In this embodiment, since the voltage in phase with the induced voltage of the motor is supplied to the motor, torque pulsation does not occur or oscillates when the voltage is applied to the motor. Further, by slightly increasing the amplitude of the voltage by the induced voltage, the overcurrent does not flow and the motor start does not stop midway. Further, since the power factor can be controlled by detecting the current flowing due to a slight voltage difference, it is possible to smoothly shift from the voltage supply to the power factor control. Furthermore, since the frequency of the voltage supplied to the motor matches the frequency of the rotor, there is no vibration or overcurrent due to step-out. (Other embodiments)
Although the description has been given above regarding the start-up of the motor, a smooth restart can be performed by the same method even when the instantaneous interruption of the current occurs.

[0009]

According to the method of starting a permanent magnet motor without a rotation sensor of the present invention, the rotational position of the rotor can be grasped by the induced voltage even when the rotor is in the course of free running at the time of starting or is being rotated by a rotational force from the outside.
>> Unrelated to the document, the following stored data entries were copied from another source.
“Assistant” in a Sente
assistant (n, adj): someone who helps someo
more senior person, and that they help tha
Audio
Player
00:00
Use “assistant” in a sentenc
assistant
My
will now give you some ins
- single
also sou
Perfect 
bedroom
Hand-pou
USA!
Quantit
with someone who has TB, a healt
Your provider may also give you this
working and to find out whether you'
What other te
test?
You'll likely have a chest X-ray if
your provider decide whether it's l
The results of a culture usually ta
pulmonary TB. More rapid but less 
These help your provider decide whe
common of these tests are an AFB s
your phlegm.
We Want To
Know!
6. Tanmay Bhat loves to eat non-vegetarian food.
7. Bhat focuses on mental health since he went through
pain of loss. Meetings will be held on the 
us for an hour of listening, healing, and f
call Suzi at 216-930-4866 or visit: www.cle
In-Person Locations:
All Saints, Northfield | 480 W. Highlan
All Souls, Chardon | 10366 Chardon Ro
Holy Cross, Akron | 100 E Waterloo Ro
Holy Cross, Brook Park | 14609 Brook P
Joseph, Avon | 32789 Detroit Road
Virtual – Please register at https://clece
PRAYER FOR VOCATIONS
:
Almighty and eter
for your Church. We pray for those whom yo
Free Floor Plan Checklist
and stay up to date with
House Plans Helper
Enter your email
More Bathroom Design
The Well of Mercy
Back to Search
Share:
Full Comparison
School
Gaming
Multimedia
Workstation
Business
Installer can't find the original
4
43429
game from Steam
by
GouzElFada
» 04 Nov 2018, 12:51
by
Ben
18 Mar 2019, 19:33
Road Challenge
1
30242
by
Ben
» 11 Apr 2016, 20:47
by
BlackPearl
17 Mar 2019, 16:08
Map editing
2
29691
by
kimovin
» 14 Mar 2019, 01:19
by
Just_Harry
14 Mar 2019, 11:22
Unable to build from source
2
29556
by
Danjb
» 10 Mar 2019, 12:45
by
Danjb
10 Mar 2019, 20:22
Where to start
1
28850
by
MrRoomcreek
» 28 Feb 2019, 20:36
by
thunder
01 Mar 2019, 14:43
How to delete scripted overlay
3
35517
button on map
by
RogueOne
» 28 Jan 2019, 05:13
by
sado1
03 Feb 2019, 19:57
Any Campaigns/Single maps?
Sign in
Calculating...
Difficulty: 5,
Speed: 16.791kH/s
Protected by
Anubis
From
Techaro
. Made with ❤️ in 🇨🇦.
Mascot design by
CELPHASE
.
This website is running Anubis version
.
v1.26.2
By flowing a current in the same phase as the induced voltage, overcurrent, vibration, torque ripple, step out, etc. can be prevented.

[Brief description of drawings]

FIG. 1 is a block diagram of a control circuit of the present invention,

FIG. 2 is a flow chart of a control method of the present invention,

FIG. 3 is a block diagram of a conventional control circuit.

[Explanation of symbols]

1 ... Control device 2 ... Motor 3 ... Converter unit
4 ... Inverter section 5 ... Smoothing capacitor 6 ... Power factor control circuit 7 ... Drive circuit 8 ... Current sensor 9 ... Voltage detection circuit 10 ... Voltage waveform forming circuit

Claims (1)

[Claims] 1. A method for driving a permanent magnet motor by controlling the phase of a current flowing through the motor without using a rotation sensor, the terminal voltage of the motor is detected, and a voltage in phase with this voltage is detected by the motor. A method for starting a rotation sensorless permanent magnet motor, characterized in that the motor is driven by power factor control after being supplied to the motor.